◆ AZIONE RICHIESTA 1: Secondo il testo su Isaac Asimov, in quale anno Asimov arrivò negli Stati Uniti?
◆ AZIONE RICHIESTA 2: Scrivi il seguito del testo su Isaac Asimov, riprendendo subito dopo la sua ultima frase.

1. Il default della fantascienza
Come si fa a parlare di fantascienza senza parlare di Isaac Asimov? Nel bene o nel male, come hanno scritto Clute e Edwards nella Encyclopaedia of Science Fiction, la voce di Asimov è stata per cinquant'anni il riferimento di default di tutto il genere. Ricordarci di Asimov significa provare ad avvicinarci alla SF senza snobismo e con rispetto per la sua storia.
L'origine familiare di Asimov è tutt'altro che benestante. Con i suoi genitori era emigrato per sfuggire ai pogrom che si stavano diffondendo nell'URSS dove era nato nel 1920, giungendo negli Stati Uniti nel 1923 e diventando cittadino americano nel 1928. La sua biografia, come Asimov stesso ce l'ha presentata più e più volte, è legata alla sua scrittura. C'è il servizio militare nella Marina, gli studi di chimica e la cattedra di biochimica alla facoltà di medicina della Boston University (dove insegna dal 1949 al 1958), e soprattutto c'è l'attività di autore: decine e decine di volumi di saggistica divulgativa (e la popolarissima rubrica scientifica su The Magazine of Fantasy & Science Fiction, 399 ininterrotte columns dal novembre 1958 fino al 1991) e poi gialli e umorismo. Ma ad avvicinarlo e legarlo alla scrittura è, e resterà sempre, la fantascienza: un legame sempre rivendicato, una identificazione sentimentale prima ancora che professionale.

◆ CONTENUTO DEI DATI:

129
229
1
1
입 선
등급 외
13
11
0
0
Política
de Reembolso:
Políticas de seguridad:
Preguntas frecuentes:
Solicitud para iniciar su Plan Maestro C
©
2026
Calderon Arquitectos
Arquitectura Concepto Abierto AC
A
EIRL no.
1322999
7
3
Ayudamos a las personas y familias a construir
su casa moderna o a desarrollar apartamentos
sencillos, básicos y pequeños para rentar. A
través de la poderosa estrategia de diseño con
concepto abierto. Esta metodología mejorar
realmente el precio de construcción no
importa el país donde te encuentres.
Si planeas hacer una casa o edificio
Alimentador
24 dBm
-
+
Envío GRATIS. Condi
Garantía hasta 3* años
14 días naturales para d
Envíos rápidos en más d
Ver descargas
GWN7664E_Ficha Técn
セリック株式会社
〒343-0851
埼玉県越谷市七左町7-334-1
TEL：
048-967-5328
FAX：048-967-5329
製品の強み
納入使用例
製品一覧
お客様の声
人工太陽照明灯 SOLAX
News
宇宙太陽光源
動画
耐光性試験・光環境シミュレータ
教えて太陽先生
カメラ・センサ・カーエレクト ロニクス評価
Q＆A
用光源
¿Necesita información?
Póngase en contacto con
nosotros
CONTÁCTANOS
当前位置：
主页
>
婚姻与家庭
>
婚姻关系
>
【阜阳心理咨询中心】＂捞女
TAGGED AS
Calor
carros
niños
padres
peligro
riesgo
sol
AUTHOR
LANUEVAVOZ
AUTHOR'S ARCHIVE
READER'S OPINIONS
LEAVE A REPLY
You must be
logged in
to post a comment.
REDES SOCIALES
---
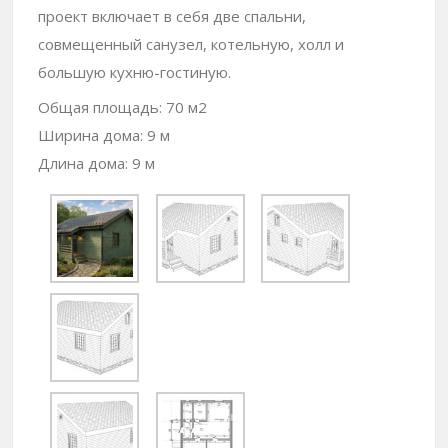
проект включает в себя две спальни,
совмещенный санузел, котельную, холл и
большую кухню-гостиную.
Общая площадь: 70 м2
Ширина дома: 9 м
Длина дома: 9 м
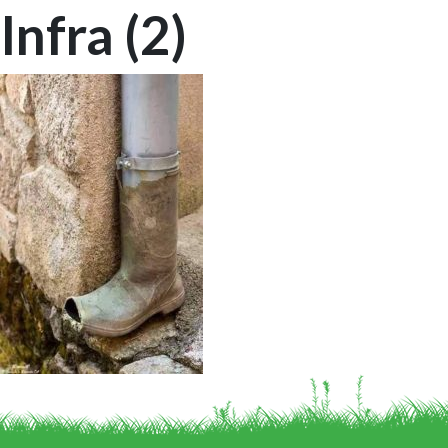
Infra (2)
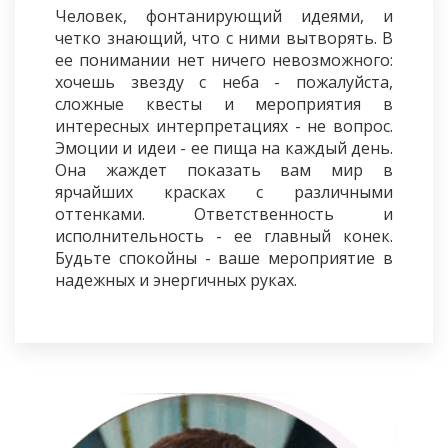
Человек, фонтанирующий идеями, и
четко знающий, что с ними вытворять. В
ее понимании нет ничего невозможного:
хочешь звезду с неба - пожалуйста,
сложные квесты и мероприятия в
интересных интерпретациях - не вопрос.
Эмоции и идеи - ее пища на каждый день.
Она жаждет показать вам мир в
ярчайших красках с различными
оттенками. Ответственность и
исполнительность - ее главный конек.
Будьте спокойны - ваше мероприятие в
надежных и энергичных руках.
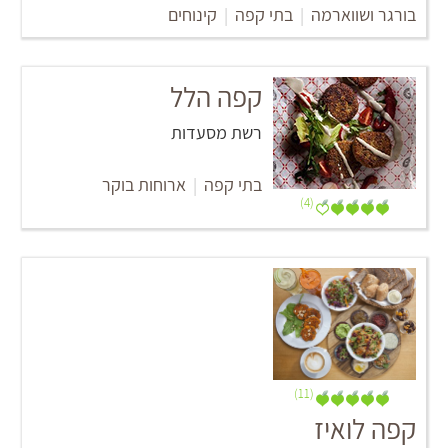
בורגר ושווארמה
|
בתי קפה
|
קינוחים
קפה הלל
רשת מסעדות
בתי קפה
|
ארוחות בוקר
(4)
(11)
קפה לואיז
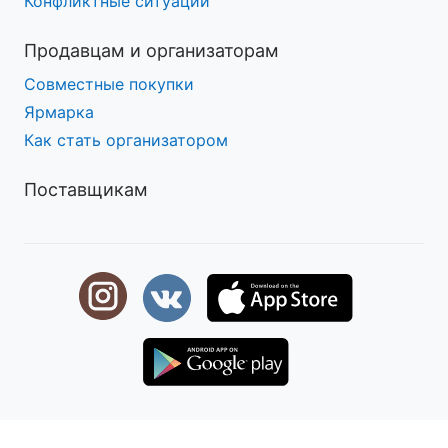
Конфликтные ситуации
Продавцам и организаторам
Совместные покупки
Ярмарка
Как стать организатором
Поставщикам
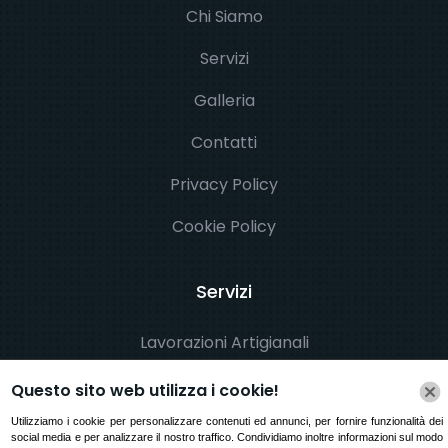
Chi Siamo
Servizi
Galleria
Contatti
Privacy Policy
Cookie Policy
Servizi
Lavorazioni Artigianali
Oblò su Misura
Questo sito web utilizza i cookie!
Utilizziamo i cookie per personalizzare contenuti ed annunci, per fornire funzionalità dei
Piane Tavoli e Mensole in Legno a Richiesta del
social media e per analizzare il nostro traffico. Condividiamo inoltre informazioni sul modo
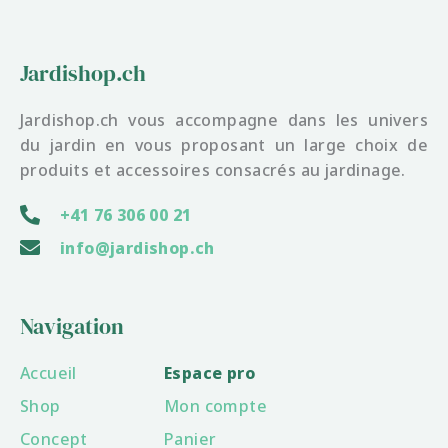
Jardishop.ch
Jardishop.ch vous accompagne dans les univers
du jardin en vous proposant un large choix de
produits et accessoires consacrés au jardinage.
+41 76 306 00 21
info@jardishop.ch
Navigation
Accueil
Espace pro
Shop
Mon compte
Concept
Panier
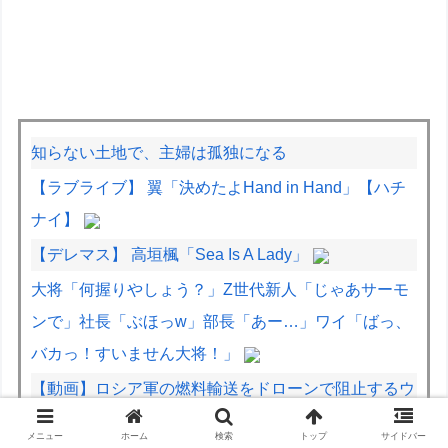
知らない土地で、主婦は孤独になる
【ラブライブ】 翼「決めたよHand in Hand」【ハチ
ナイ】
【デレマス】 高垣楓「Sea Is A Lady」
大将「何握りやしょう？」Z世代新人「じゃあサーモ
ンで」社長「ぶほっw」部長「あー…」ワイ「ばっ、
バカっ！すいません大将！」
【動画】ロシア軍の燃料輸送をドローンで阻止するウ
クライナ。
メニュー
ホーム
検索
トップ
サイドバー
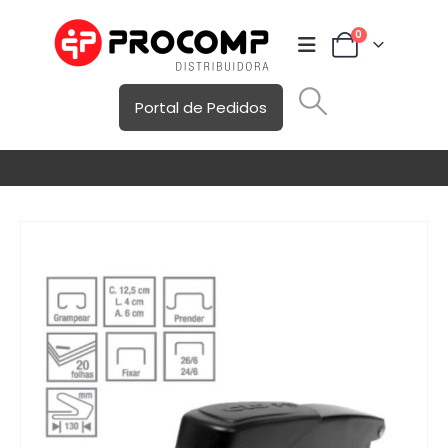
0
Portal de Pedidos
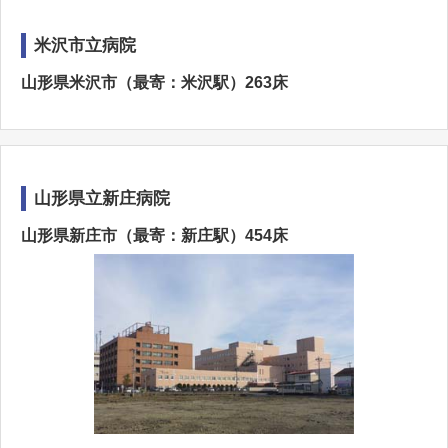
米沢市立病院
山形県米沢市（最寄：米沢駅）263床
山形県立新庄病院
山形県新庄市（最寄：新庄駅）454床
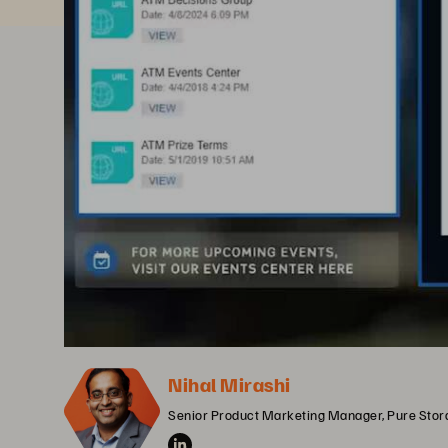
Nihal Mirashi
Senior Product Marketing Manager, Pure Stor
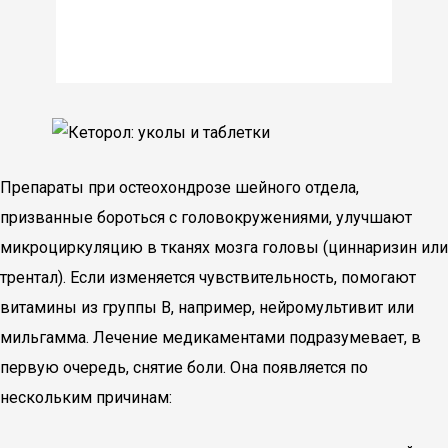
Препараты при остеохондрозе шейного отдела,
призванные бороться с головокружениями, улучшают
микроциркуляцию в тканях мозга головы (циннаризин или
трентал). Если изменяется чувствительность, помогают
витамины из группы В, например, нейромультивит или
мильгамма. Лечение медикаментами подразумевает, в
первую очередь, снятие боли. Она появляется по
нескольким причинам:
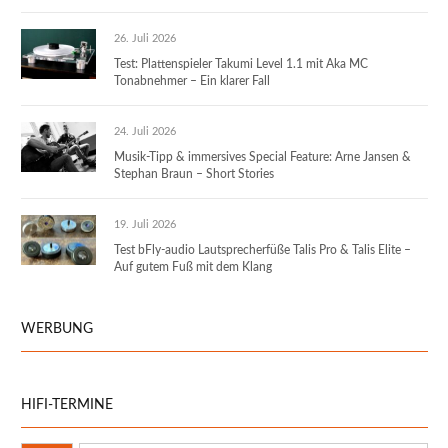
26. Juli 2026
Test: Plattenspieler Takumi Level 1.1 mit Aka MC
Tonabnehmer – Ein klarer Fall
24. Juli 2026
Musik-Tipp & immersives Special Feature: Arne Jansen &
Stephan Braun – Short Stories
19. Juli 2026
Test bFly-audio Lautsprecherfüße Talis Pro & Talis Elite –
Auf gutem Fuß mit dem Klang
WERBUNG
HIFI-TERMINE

◆ RISPOSTA 1: Nel 1923.

◆ RISPOSTA 2:
La piccola pasticceria del padre è innanzitutto il luogo dove scopre il fascino dei pulp di fantascienza. Da lettore, Asimov diventa fan, ed entra in contatto col gruppo newyorkese dei 'Futurians' - che comprendeva futuri professionisti come Frederik Pohl, Damon Knight e altri - restando sempre in rapporti cordiali con figure "rivali" come Sam Moskowitz. Anche in questa sua volontà di accettazione sta la chiave del successo di questo outsider (anche per origine sociale, religiosa ed etnica).
Il primo pulp a pubblicarlo è Amazing, nel 1939, con Marooned off Vesta, ma sarà l'uscita di un racconto su Astounding (Trends, lo stesso anno) a dargli quel senso di soddisfazione che lo convince a insistere sulla strada della SF. Col direttore di Astounding, John W. Campbell nasce ben presto un rapporto preferenziale di collaborazione. E' Campbell a suggerirgli il concetto delle Tre Leggi della Robotica, e tutti i racconti di Io, Robot saranno pubblicati da lui.
2. Noi, robot
Prima del 1940, c'erano stati gli automi letterari di Hoffman, Melville, Poe, Bierce, Villiers, esseri artificiali come la creatura del Frankenstein di Mary Shelley. Negli anni Venti è immediato l'impatto dell'immagine dei lavoratori sintetici di RUR di Karel Capek. Senza etichette di genere, forse il primo romanzo anglofono a farvi riferimento è un thriller che tocca il tema del controllo mentale, The Master of the Microbe (1926), del canadese Robert W. Service. Ma sono gli autori pulp a fare esperimenti sul robot come immagine narrativa: fra gli altri David H. Keller, Harl Vincent, Lester Del Rey, e soprattutto Eando Binder.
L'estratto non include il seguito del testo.